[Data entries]
□ □ □ □ □ □ □
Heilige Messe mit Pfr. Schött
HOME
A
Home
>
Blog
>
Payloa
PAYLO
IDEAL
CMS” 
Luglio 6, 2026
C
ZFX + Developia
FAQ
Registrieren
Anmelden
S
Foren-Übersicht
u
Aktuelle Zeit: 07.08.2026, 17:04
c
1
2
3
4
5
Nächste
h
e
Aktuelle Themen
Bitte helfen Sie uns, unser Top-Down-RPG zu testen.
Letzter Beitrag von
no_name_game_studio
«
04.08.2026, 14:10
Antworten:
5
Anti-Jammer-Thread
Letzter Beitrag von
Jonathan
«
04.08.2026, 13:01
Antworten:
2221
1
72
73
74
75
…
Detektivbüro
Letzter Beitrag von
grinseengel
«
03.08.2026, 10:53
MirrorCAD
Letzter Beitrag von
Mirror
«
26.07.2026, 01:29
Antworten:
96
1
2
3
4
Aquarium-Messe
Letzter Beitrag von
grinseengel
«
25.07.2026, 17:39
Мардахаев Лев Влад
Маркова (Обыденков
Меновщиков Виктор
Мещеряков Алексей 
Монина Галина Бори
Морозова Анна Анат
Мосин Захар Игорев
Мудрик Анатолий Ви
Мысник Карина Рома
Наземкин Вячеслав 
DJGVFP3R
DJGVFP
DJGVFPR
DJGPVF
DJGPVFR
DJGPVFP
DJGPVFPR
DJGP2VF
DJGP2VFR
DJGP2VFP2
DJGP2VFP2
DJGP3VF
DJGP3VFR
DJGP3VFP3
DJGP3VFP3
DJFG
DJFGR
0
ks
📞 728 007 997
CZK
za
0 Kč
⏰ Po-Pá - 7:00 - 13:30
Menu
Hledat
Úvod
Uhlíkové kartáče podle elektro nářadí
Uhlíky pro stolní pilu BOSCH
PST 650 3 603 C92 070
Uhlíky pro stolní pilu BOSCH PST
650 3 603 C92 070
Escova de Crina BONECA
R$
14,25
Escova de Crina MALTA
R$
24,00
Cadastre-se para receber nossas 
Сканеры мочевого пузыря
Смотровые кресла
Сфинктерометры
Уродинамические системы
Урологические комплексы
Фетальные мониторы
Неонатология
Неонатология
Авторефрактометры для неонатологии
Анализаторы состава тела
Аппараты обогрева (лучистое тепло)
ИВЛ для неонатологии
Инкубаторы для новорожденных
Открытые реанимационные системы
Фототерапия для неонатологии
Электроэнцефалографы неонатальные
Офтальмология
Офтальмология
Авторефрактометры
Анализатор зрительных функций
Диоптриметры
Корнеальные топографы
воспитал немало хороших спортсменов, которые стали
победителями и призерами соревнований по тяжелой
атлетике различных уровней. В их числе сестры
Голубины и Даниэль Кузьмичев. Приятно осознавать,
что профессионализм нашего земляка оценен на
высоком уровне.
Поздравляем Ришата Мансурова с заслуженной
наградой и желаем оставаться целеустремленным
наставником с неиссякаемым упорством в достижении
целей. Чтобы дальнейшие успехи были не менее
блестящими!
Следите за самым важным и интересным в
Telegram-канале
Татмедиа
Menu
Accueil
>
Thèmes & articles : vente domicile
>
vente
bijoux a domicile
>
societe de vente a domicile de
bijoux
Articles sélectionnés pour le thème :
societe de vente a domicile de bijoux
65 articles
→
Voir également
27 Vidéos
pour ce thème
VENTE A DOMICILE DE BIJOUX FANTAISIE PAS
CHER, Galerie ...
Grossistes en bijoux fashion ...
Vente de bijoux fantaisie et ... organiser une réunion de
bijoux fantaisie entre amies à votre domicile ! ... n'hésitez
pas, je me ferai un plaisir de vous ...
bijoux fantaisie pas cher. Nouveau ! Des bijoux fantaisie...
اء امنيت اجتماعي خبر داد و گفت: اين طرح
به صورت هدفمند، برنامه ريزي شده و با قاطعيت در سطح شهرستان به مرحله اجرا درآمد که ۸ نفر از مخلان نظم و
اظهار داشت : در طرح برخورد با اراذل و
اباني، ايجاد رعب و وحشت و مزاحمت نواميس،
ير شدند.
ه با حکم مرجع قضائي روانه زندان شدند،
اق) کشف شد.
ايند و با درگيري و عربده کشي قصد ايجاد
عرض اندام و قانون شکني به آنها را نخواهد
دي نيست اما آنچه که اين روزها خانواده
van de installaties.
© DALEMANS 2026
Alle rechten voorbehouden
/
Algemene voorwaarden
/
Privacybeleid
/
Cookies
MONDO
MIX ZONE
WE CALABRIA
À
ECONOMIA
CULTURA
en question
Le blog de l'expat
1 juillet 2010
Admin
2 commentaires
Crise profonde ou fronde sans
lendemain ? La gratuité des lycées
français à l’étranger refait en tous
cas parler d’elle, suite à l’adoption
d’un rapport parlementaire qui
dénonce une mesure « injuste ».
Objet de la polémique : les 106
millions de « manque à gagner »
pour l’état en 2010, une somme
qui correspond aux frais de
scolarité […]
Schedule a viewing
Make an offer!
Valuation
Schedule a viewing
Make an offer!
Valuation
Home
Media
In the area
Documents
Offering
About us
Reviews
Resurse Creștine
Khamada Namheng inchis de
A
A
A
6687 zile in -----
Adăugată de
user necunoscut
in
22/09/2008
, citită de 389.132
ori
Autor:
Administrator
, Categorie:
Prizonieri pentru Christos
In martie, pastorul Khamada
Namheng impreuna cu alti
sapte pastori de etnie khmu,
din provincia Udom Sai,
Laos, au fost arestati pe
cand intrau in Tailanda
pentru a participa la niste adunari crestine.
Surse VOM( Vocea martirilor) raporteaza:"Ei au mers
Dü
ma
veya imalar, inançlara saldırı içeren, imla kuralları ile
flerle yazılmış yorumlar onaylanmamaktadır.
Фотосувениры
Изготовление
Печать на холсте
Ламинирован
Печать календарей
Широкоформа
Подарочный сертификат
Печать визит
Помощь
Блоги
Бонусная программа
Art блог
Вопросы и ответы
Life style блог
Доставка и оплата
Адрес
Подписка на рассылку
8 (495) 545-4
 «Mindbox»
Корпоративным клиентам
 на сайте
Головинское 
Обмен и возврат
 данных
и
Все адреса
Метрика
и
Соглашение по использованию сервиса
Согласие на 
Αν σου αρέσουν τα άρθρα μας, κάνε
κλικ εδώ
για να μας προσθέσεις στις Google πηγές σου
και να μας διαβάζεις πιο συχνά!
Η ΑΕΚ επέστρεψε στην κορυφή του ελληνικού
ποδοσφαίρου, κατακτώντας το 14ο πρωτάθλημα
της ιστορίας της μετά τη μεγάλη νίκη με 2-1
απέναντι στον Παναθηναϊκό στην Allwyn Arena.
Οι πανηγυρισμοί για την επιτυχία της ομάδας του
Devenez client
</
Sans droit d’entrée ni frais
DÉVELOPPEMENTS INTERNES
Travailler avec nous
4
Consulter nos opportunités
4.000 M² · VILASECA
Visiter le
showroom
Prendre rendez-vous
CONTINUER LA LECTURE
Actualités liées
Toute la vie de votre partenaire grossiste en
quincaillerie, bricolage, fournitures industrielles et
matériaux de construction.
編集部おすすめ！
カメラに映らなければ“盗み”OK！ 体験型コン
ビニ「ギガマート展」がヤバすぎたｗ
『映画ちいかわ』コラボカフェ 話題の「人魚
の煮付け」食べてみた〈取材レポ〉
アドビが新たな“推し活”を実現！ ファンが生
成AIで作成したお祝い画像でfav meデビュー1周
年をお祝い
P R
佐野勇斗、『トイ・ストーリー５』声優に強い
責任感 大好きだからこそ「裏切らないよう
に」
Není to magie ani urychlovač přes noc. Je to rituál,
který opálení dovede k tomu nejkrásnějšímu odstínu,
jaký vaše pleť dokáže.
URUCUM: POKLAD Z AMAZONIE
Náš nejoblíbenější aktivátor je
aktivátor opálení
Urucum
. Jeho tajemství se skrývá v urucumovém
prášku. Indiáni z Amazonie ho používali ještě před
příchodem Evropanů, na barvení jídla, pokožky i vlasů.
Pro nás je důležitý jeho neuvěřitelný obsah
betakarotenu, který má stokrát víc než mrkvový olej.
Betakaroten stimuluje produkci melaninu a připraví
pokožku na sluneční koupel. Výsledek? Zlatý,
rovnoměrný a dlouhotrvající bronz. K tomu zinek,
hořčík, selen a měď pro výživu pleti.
□ □ □ □ □ □ □
(EXERCISE BRIEF) Print the lines of the items word for word. Begin with the first line and stop after the line that contains "Aktuelle Themen", including both of those lines.

(ANSWER TO THIS PROBLEM)
Heilige Messe mit Pfr. Schött
HOME
A
Home
>
Blog
>
Payloa
PAYLO
IDEAL
CMS” 
Luglio 6, 2026
C
ZFX + Developia
FAQ
Registrieren
Anmelden
S
Foren-Übersicht
u
Aktuelle Zeit: 07.08.2026, 17:04
c
1
2
3
4
5
Nächste
h
e
Aktuelle Themen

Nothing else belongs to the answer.